What does that mean? If I am understanding it correctly you want to show that Tivo can't even code for Tivo hardware? 

I do appoligize to dwallow for pulling this thread off topic. 

Z


----------



## mikeyts (Jul 10, 2004)

ZombiE said:


> Have you been around for the last three software updates?
> 
> Competence and Tivo software updates do not go hand in hand. So I for one don't think it was "uncalled for".
> 
> Z


I like to think that the first poster was joking, but you have no idea what you're talking about. I interviewed TiVo once (a close friend works there) and I assure you that they're a highly competent group of people. The ages of their engineers skews much higher than most companies because they value experience and accomplishment and they are willing to pay more for it.

Apologies, Doug.


----------



## ScottNY845 (Feb 4, 2002)

When can we expect to see a link for download?


----------



## MichaelK (Jan 10, 2002)

not to wander off track too much- But I think tivo maybe should pay bounties or something to get the code bits they want. Doug has basically written the unbox hme app in what seems to be a matter of days. Pipakin basically whipped out the auto transcode feature of tivo desktop 2.4 in a matter of days with tons more abilities then the tivo version. There's the mac "hack" that does what tivo took years to pay roxio to do. I dont understand....

If You're looking for Beta testers please let us know....


----------



## dswallow (Dec 3, 2000)

ScottNY845 said:


> When can we expect to see a link for download?


I've got everything almost prepared and am just doing a couple simple final tests/refinements of some things I made today and it'll be up. I'd normally say "minutes" but that'll not be the case.  Probably within an hour, though.


----------



## Rebate_King (Nov 10, 2004)

dswallow said:


> Probably within an hour, though.


OK its been 36 minutes, whats taking so long????


----------



## dswallow (Dec 3, 2000)

Sorry... kept finding little things I wanted to take care of before the first release.

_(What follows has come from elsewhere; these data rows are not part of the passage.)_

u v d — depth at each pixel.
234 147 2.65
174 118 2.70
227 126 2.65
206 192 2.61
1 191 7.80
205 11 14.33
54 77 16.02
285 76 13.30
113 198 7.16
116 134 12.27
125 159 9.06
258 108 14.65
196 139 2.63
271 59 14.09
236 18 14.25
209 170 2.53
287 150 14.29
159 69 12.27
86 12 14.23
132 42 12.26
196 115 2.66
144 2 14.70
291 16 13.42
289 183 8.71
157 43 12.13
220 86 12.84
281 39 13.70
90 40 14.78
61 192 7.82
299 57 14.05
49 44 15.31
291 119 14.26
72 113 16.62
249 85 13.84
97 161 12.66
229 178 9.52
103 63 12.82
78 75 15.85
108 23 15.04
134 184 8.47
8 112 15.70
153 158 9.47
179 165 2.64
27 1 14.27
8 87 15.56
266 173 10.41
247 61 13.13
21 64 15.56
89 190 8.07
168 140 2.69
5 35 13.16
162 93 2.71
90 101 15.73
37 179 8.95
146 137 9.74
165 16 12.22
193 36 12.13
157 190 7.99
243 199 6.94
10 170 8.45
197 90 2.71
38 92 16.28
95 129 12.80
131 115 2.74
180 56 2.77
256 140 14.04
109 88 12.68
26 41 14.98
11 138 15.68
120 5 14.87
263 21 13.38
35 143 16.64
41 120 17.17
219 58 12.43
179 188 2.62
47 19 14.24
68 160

Here it is. Please, everyone, watch everything closely and if anything seems odd please let me know about it. And I'd really suggest if you're a complete novice that you refrain from trying this release right now. Let's let a bunch of people with some technical expertise experience it first so we can make it go easier for you. Of course, if you want to try it anyway... 

I'm going to create a thread in the proper area for support issues, so once you're downloading it and running it, look over there for discussion.

(Pardon the dust)
http://www.unboxondemand.com/


----------



## dswallow (Dec 3, 2000)

PJO1966 said:


> I have HME enabled on my HR10-250. Will this work with that?


I just tried it myself (silly me, I forgot all about them); the app does run on the HR10-250... only in 640x480 mode.

Of course, it won't download Amazon Unbox material so it's only useful as an ordering station. But it will at least let you order for downloading to a supported TiVo device on your Amazon account.


----------



## cwoody222 (Nov 13, 1999)

Can any Mac users tell me how to get the .bat file to run?


----------



## dswallow (Dec 3, 2000)

cwoody222 said:


> Can any Mac users tell me how to get the .bat file to run?


Since this uses the standard framework TiVo provides there might be instructions with some other standalone HME app out there... I'll have a look around. Maybe a Mac guru will help with it in the meantime.


----------



## dswallow (Dec 3, 2000)

cwoody222 said:


> Can any Mac users tell me how to get the .bat file to run?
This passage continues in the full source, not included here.